AFP - One of France's most well-known film directors, Alain Corneau, whose latest thriller "Love Crime" has just been released, died aged 67 overnight Sunday to Monday, his agent said.
Corneau, also a producer and screenwriter who was known for thrillers but dabbled in other genres, worked over the years with some of the biggest names in French film, notably Yves Montand, Gerard Depardieu and Monica Bellucci.
"Love Crime", his 2010 murder mystery about power-hungry women in the corporate world, stars Kristin Scott-Thomas and Ludivine Sagnier.
Corneau, who was the partner of film-maker Nadine Trintignant, studied at film school before working as an assistant to Constantin Costa-Gavras on his 1970 award-winning tale of political intrigue and espionage "The Confession".
His first film, when aged 30 in 1973, "France Inc", did poorly at the box office despite good reviews.

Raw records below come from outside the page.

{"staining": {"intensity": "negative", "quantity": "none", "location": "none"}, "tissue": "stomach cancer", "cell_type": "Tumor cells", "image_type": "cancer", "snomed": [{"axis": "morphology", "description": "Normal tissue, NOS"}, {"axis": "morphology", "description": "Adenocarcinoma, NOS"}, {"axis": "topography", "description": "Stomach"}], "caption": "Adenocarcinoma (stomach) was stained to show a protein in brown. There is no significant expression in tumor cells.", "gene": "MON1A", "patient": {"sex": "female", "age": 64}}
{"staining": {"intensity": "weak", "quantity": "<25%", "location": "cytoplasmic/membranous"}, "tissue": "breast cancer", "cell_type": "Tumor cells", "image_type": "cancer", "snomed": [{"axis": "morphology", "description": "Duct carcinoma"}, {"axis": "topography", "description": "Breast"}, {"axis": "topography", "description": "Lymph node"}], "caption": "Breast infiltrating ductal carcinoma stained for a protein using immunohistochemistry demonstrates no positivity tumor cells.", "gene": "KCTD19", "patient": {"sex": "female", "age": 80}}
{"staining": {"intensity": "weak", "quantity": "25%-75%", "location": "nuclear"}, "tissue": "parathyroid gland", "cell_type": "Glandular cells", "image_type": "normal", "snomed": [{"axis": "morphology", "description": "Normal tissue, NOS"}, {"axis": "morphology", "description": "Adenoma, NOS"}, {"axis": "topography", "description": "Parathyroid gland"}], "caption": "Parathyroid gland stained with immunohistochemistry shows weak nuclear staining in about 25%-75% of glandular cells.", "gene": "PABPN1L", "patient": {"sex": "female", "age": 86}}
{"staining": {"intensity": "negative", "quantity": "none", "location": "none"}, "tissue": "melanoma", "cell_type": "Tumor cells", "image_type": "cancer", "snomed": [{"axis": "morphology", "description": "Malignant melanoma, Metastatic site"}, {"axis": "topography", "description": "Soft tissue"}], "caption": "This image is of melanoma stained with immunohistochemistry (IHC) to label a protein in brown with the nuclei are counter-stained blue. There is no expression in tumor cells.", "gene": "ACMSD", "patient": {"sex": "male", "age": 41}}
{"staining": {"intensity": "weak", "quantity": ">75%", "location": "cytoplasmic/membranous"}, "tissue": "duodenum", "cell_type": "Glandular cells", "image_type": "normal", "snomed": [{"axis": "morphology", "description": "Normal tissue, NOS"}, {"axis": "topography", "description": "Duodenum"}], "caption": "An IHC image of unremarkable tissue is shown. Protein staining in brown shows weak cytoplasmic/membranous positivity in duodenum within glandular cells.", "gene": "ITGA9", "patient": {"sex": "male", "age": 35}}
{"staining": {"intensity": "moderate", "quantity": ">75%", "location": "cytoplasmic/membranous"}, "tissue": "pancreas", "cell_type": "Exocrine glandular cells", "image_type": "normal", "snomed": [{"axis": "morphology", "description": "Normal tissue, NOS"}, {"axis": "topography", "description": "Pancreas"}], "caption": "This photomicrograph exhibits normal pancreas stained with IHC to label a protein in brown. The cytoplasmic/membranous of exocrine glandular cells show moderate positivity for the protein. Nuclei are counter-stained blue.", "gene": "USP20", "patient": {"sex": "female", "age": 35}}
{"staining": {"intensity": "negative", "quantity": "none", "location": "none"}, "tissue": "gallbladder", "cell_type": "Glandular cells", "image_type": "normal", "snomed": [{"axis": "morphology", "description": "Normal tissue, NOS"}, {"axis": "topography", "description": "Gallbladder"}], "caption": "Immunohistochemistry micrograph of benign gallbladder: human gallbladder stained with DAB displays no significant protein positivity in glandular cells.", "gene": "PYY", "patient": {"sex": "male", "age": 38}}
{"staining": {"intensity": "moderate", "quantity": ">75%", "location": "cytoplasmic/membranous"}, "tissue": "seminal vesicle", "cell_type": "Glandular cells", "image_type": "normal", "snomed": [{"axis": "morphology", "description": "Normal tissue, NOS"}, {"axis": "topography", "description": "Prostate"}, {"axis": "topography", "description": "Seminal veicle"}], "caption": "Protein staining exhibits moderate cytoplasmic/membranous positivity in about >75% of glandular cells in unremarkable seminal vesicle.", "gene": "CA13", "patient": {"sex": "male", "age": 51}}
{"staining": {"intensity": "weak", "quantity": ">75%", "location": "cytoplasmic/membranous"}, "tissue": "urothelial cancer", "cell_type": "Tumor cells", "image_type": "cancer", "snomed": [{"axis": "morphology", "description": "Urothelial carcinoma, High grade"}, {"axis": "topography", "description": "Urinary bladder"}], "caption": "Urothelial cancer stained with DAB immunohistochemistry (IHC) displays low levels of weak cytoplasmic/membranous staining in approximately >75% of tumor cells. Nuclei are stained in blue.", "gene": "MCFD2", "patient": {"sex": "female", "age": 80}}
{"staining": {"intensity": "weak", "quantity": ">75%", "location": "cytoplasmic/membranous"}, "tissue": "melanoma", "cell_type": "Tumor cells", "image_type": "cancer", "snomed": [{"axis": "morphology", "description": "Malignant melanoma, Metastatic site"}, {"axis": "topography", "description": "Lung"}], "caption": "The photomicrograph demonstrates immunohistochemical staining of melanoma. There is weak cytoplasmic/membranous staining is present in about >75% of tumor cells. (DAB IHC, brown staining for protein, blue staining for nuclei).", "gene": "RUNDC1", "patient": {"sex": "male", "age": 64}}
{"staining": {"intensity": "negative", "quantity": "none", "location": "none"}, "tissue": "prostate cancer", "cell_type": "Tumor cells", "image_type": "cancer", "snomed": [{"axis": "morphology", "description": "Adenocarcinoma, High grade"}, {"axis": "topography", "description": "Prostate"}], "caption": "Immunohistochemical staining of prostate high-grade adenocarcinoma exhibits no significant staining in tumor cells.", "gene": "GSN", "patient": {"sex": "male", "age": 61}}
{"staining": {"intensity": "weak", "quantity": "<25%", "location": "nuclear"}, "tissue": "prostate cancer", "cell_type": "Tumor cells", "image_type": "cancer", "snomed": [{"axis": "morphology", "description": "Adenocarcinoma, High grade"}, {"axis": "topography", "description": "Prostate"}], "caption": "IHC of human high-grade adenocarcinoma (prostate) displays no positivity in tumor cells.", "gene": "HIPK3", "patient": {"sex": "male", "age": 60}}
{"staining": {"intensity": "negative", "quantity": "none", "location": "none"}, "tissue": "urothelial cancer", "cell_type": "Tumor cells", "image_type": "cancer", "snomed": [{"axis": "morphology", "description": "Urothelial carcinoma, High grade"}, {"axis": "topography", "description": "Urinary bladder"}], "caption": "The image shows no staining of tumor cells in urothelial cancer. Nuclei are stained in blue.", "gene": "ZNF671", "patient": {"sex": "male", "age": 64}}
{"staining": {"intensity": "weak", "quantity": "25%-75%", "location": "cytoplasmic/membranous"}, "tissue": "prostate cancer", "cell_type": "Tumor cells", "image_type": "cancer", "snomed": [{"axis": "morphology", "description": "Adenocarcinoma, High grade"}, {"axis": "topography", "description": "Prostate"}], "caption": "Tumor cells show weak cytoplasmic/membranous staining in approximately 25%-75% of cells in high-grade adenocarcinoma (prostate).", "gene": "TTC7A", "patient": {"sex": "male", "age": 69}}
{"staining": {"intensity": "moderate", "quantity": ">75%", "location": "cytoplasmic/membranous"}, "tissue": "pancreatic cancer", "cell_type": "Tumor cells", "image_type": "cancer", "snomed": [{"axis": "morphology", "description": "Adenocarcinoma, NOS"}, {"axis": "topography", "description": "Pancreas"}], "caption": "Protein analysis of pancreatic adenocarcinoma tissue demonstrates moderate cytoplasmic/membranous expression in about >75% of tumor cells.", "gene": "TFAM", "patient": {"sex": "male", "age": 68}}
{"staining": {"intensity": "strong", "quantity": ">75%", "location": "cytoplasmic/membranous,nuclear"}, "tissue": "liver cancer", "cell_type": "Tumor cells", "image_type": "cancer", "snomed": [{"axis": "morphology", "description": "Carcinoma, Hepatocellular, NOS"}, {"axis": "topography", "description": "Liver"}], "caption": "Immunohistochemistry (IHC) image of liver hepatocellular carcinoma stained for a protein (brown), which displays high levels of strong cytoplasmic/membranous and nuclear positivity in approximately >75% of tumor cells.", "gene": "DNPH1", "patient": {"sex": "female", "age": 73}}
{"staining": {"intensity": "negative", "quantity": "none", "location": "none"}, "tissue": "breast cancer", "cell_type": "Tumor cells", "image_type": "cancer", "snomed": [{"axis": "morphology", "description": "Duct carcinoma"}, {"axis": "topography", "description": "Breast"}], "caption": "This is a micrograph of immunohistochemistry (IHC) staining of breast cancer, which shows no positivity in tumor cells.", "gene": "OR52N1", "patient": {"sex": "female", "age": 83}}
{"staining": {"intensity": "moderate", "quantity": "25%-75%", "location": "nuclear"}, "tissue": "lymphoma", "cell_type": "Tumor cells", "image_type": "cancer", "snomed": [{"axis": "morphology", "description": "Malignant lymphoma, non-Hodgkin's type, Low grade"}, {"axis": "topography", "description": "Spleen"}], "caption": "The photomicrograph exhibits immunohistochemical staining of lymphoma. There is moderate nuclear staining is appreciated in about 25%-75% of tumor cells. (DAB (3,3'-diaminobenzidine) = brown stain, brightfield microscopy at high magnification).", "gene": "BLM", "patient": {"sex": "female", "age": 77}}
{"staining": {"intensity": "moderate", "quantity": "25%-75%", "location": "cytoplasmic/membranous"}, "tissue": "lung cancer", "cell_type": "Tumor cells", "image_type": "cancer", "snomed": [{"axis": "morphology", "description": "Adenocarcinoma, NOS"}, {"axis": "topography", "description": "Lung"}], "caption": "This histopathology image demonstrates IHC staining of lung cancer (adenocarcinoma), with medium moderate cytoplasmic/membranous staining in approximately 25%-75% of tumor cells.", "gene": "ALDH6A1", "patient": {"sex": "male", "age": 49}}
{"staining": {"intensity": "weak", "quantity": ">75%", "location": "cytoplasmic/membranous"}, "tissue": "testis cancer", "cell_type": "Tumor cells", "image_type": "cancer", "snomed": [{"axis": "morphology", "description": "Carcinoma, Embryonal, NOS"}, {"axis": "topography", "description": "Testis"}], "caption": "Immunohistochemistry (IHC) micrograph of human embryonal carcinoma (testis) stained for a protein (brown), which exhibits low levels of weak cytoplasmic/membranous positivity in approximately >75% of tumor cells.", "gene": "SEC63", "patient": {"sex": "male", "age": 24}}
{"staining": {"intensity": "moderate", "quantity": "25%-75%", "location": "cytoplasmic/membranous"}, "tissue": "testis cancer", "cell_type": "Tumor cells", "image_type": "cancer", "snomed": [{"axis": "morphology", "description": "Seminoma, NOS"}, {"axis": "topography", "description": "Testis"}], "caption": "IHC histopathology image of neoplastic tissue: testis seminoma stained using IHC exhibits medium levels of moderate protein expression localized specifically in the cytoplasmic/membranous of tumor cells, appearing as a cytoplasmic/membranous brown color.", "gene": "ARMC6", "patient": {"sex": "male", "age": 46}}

But three years later he signed on actor-singer Montand for the first of three times in an Dirty Harry-inspired movie "Police Python 357."
Corneau also delighted French movie-goers with his historical epic on colonial times "Fort Saganne" (1984), starring Depardieu, which broke the record for the biggest budget for a French film.
In 1992, he won two Cesar French film awards for best film and best director for a box-office hit about a 17th century viola player, "Tous Les Matins Du Monde".